The application will evaluate a base path, which is either the current working directory, or the value provided by UPLOAD_FILE_PATH (if present)

The base path mentioned here is just a folder, right? It is not a specific file, but something like "/test-data/advisories", correct?

The configuration value will be resolved against the base path.
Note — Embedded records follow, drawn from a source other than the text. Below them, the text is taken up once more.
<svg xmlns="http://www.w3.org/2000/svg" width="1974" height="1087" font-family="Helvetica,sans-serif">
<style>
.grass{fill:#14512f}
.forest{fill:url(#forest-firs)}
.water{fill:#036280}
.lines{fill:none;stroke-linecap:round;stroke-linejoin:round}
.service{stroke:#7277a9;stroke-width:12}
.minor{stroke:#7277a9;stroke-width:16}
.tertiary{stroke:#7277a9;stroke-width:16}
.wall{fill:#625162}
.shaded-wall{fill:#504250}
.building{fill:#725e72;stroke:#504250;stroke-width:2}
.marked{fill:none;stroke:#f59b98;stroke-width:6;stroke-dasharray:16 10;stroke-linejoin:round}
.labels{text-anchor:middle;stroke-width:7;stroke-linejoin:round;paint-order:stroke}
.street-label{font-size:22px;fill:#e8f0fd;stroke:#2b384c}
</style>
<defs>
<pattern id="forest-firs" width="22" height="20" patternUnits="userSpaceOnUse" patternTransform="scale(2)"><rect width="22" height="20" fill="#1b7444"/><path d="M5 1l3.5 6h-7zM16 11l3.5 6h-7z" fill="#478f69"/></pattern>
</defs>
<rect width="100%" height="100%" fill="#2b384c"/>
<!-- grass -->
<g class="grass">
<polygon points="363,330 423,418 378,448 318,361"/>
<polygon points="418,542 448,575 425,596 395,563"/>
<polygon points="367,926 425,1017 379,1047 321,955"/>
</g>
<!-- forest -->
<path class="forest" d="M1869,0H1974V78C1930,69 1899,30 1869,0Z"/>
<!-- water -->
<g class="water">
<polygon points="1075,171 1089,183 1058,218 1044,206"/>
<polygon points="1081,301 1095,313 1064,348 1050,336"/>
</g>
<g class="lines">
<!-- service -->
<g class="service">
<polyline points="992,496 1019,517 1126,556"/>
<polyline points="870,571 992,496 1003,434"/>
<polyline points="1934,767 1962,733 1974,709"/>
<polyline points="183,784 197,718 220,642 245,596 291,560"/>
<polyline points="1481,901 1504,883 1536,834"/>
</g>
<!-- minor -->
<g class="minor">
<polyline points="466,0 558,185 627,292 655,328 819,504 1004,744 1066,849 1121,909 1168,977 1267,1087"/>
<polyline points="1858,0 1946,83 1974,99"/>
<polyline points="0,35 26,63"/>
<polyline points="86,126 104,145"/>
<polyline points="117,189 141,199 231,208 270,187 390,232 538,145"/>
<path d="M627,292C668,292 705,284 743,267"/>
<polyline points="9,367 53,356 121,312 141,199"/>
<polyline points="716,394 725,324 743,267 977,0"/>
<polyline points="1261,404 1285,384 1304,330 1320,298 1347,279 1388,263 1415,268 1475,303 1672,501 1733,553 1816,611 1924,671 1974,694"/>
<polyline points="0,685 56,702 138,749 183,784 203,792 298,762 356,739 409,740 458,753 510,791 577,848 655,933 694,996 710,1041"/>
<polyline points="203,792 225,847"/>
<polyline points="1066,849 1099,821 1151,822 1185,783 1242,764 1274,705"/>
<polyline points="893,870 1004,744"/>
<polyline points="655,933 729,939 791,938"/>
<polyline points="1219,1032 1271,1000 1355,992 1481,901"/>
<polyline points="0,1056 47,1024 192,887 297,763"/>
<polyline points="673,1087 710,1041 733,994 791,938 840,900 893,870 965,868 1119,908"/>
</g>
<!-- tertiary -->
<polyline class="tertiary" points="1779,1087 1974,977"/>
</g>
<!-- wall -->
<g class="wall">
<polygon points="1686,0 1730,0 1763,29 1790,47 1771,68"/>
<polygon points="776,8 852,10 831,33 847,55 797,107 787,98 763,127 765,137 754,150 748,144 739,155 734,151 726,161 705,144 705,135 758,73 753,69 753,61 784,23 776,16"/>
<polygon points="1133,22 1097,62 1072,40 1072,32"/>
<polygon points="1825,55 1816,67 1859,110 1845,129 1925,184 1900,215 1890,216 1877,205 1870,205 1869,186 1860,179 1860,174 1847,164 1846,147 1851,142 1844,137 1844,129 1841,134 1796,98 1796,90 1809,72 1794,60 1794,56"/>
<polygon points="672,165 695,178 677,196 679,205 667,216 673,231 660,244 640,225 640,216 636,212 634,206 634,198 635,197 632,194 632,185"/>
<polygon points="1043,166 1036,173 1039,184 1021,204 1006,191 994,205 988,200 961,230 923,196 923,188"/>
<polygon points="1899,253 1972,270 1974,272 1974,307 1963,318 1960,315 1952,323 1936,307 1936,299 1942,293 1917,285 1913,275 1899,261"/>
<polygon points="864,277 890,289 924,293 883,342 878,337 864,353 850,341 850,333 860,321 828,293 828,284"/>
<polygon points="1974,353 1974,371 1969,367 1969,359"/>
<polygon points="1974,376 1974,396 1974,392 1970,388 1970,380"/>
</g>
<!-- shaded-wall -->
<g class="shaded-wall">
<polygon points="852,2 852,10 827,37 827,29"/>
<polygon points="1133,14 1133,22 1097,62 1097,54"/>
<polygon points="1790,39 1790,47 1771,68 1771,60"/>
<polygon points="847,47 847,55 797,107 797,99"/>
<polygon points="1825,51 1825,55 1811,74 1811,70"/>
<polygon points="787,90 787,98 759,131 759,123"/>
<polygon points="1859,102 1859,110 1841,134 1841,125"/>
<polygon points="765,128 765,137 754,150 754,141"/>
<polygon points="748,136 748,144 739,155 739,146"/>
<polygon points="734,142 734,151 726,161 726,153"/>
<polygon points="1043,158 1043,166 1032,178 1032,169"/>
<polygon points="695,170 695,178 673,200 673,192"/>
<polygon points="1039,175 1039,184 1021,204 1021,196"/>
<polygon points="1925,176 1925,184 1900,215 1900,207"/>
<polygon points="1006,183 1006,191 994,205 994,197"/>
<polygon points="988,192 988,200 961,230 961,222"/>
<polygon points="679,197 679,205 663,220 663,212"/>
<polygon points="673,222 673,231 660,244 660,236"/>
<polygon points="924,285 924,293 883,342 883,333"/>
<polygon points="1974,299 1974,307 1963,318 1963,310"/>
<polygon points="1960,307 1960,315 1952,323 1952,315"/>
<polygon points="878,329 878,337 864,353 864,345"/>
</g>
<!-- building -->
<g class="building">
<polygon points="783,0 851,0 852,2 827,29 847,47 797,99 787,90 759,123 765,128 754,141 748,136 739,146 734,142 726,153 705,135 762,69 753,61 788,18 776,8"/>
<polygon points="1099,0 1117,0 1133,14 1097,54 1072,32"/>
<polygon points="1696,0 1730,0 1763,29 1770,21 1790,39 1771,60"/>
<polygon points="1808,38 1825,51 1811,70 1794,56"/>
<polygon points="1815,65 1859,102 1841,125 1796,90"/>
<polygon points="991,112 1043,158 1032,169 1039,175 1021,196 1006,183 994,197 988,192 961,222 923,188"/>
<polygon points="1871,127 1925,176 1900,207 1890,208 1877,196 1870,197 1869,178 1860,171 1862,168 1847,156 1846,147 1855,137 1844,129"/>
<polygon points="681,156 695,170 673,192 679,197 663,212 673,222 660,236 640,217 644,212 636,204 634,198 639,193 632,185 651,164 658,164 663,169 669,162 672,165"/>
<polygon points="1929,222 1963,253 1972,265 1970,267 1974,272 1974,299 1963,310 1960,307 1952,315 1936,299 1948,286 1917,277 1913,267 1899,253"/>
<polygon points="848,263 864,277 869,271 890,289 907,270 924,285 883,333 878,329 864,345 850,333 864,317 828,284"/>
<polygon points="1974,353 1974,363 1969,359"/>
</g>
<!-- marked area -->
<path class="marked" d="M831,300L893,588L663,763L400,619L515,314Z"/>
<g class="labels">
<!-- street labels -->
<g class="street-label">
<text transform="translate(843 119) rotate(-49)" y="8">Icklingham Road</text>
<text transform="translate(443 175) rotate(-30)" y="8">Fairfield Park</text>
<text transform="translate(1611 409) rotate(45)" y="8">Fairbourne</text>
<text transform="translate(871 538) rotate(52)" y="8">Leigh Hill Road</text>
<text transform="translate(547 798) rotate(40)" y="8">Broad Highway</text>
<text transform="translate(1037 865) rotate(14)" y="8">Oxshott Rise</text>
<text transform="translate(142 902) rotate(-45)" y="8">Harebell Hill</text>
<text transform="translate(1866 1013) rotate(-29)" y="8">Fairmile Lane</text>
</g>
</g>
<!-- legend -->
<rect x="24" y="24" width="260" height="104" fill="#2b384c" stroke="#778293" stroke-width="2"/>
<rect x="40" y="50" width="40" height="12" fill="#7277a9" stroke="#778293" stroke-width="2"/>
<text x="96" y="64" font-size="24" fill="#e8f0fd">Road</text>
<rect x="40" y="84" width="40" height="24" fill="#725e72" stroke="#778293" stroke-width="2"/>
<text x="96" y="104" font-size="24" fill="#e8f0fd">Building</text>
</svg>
If the configuration was an absolute path, then this is a no-op

Is the configuration value mentioned here a specific file name, like rhba-2024_11505.json.xz?

For example, suppose there is a file named rhba-2024_11505.json.xz.

It first needs to be defined in both full-20250604.json5 and Scenario.

Then, if UPLOAD_FILE_PATH exists, it will be combined to form a complete relative path:
UPLOAD_FILE_PATH + rhba-2024_11505.json.xz.

However, if the config value itself is already a full absolute path, that config value is used directly.

If UPLOAD_FILE_PATH does not exist, rhba-2024_11505.json.xz is assumed to be located in the current working directory.

Is this the intended logic?

ctron · 2026-01-23T10:09:50Z

src/utils.rs

+}
+
+/// Check if data is XZ compressed by examining magic bytes
+pub fn is_xz_compressed(data: &[u8]) -> bool {


Please move all compression functionality into a dedicated module.

ctron · 2026-01-23T10:11:33Z

src/main.rs

+    let delete_counter = Arc::new(AtomicUsize::new(0));

+    let advisory_file = utils::load_advisory_files()?;
+    let advisory_file_path = advisory_file


Please keep this as PathBuf, that's the native type to use. You can use &Path (similar to &str) for passing a "non owned" reference.